START RECORDS TO USE
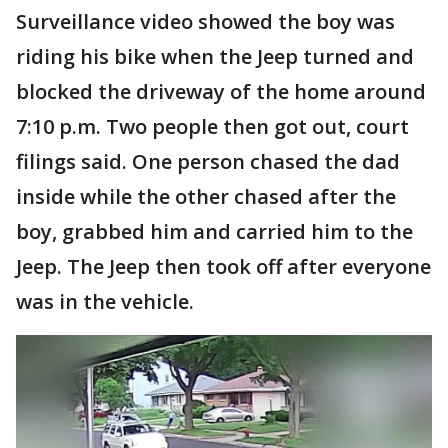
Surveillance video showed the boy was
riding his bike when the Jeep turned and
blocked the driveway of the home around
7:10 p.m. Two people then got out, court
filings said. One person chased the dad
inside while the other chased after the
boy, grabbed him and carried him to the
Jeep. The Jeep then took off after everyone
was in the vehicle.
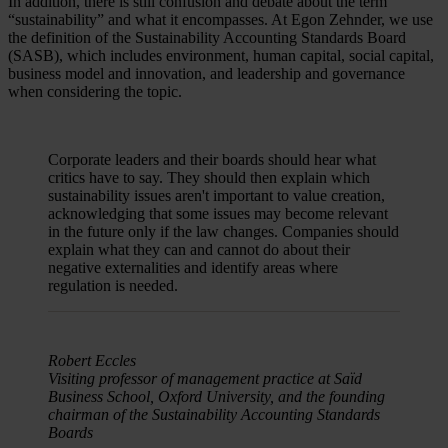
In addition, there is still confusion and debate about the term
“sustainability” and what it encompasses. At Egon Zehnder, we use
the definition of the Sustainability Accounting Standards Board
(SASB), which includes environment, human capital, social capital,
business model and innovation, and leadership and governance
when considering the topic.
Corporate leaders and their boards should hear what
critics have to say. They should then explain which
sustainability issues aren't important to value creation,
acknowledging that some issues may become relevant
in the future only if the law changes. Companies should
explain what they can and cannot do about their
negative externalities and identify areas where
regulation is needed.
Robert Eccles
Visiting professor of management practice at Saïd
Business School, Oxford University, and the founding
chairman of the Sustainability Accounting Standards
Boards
END RECORDS TO USE
**WORK REQUIRED:**
A faithful copy of each entry is required, and no picture may be carried into it.

**RESULT:**
Surveillance video showed the boy was
riding his bike when the Jeep turned and
blocked the driveway of the home around
7:10 p.m. Two people then got out, court
filings said. One person chased the dad
inside while the other chased after the
boy, grabbed him and carried him to the
Jeep. The Jeep then took off after everyone
was in the vehicle.
In addition, there is still confusion and debate about the term
“sustainability” and what it encompasses. At Egon Zehnder, we use
the definition of the Sustainability Accounting Standards Board
(SASB), which includes environment, human capital, social capital,
business model and innovation, and leadership and governance
when considering the topic.
Corporate leaders and their boards should hear what
critics have to say. They should then explain which
sustainability issues aren't important to value creation,
acknowledging that some issues may become relevant
in the future only if the law changes. Companies should
explain what they can and cannot do about their
negative externalities and identify areas where
regulation is needed.
Robert Eccles
Visiting professor of management practice at Saïd
Business School, Oxford University, and the founding
chairman of the Sustainability Accounting Standards
Boards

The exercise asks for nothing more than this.